DLPとDSPM:どちらを選ぶべきか、それとも両方か?

 DLPとDSPMが果たす役割の違いを見てみよう。

機能 DLP DSPM
サービス対象となる環境 エンドポイント、ネットワーク、クラウド クラウド、オンプレミス
規制順守 コンプライアンスポリシーの策定と順守 コンプライアンスポリシーの策定と順守
主な用途 データの分類、不正なデータ共有・流出の防止 データがどこに存在し、誰がアクセスし、どのように使用されているかを特定
提供される可視性 エンドポイント、ネットワーク、クラウド、メール上のデータ利用を監視 データとそのセキュリティ態勢の全体像を提供
長所 自動化されたセキュリティポリシーに基づいて不正なデータ利用を防止し、コンプライアンス支援にも有効 全データの所在を正確に把握し、コンプライアンスや脅威監視の簡素化を支援
短所 他のセキュリティツールとの連携がうまくいかないことがあり、誤検知によってセキュリティチームの時間を浪費する可能性がある 正確なセキュリティ態勢を提供するには他のツールとの統合が必要であり、導入が複雑になる場合がある
インシデント対応 不正なデータ利用や情報漏えいをブロックする セキュリティインシデントをセキュリティチームに通知し、自動的に修復を行う

 DLPとDSPMのどちらを導入すべきかは、企業の具体的な要件や業務環境によって異なる。金融や医療など、規制が厳しい業界では、コンプライアンス徹底の観点からDLPの導入が不可欠とされる。一方で、クラウド優先でシステム環境を構築し、データ共有に対する制約が比較的少ない企業にとっては、DSPMの方が適している場合もある。

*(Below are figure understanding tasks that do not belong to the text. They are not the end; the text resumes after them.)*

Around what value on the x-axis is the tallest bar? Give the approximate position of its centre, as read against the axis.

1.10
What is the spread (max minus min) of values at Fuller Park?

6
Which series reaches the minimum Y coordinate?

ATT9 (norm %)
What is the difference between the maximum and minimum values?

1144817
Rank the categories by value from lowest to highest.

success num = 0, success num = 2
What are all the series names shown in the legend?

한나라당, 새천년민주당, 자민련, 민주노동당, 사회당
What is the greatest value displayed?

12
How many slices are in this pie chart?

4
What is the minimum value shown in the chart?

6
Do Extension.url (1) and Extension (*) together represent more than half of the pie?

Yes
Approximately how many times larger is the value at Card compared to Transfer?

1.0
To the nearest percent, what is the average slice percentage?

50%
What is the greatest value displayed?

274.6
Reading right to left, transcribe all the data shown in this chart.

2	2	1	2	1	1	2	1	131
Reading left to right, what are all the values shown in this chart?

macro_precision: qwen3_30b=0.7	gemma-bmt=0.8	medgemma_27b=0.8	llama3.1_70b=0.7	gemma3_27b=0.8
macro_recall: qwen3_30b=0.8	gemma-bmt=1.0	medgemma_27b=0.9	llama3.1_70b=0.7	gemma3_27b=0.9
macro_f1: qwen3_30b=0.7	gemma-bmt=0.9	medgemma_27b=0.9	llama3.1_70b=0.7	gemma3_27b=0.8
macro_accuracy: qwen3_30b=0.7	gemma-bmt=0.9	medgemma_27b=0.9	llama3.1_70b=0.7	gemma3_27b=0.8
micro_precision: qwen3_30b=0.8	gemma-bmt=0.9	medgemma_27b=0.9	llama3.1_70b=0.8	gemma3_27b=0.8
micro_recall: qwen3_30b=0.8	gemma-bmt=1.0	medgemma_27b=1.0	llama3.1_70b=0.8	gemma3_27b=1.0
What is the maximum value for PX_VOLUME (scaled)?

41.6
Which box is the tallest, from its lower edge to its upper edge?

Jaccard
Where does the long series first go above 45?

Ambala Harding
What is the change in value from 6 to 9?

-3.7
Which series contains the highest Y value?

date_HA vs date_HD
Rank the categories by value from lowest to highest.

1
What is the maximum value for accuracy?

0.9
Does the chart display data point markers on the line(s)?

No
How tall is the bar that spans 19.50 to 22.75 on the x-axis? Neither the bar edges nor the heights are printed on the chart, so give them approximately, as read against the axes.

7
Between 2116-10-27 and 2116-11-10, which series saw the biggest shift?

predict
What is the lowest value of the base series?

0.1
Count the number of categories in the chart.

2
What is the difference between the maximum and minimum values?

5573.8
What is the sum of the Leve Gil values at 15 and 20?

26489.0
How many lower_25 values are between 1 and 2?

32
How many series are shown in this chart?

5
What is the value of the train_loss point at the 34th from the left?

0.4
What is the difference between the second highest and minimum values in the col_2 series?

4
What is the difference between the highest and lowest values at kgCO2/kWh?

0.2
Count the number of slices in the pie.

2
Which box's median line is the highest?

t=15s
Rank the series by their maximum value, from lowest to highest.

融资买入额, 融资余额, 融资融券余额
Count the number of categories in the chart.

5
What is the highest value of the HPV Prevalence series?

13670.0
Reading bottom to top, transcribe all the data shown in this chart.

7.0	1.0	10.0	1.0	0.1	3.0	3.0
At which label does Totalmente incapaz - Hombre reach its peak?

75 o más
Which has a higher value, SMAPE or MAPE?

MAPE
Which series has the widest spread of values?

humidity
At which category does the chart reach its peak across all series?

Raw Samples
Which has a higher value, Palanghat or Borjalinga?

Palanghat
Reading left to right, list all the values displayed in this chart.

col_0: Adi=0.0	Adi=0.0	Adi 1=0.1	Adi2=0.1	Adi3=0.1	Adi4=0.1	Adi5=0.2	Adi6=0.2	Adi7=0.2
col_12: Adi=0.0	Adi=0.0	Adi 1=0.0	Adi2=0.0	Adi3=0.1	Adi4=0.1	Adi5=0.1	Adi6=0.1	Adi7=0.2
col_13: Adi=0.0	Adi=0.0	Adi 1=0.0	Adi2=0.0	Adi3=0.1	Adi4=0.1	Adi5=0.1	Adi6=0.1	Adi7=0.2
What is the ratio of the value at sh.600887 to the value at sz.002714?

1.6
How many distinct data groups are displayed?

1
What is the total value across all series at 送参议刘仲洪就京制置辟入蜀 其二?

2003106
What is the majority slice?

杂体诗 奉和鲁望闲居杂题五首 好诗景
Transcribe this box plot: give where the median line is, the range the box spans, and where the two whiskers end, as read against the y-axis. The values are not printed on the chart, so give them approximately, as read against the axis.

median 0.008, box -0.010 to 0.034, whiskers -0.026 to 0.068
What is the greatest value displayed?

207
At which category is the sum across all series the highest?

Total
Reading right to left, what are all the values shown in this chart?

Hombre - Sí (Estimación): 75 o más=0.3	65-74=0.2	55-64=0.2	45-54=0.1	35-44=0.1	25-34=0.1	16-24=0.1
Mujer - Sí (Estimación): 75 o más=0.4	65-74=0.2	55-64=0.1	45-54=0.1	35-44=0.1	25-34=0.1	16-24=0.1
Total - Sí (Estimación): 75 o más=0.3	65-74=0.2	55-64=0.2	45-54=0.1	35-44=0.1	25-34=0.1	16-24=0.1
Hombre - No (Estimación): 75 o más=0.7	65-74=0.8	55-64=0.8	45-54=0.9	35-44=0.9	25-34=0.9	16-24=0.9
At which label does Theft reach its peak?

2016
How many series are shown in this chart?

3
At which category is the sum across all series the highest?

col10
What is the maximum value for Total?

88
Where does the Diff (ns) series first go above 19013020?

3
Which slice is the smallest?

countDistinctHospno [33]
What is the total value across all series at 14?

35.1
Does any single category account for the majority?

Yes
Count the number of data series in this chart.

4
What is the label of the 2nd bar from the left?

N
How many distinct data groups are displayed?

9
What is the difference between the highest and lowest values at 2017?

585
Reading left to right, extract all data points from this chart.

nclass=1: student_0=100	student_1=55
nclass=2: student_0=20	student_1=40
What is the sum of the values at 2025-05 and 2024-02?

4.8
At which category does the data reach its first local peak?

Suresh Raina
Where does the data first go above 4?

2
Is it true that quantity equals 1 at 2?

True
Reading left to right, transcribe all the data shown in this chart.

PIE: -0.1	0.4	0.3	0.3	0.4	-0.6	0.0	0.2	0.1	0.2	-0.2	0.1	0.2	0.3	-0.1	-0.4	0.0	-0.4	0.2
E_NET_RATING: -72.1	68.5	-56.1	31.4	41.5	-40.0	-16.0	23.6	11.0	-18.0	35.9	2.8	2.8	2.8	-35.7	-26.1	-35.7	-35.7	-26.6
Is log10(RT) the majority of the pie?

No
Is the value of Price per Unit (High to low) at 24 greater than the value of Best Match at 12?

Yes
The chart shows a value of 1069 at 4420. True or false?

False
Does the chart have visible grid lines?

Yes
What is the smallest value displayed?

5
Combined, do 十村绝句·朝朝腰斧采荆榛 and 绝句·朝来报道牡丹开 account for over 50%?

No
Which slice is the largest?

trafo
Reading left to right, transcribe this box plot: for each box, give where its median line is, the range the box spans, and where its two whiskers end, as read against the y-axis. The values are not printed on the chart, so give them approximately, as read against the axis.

 ただし、これはDLPとDSPMのいずれか一方を選ぶ「二者択一」の問題ではない。両者はそれぞれ異なる役割を担う、補完的なデータセキュリティ技術だ。DLPは、不正なデータ送信の防止といったきめ細かな制御に特化しており、主にデータの「出口対策」を強化する。一方、DSPMは、組織内に存在するデータとその使用状況を可視化することに重点を置いた、より包括的な視点のアプローチだ。

 DLPとDSPMを併用することで、相互に補完し合いながらセキュリティを強化でき、結果として組織全体のデータ保護能力を最大化することが可能になる。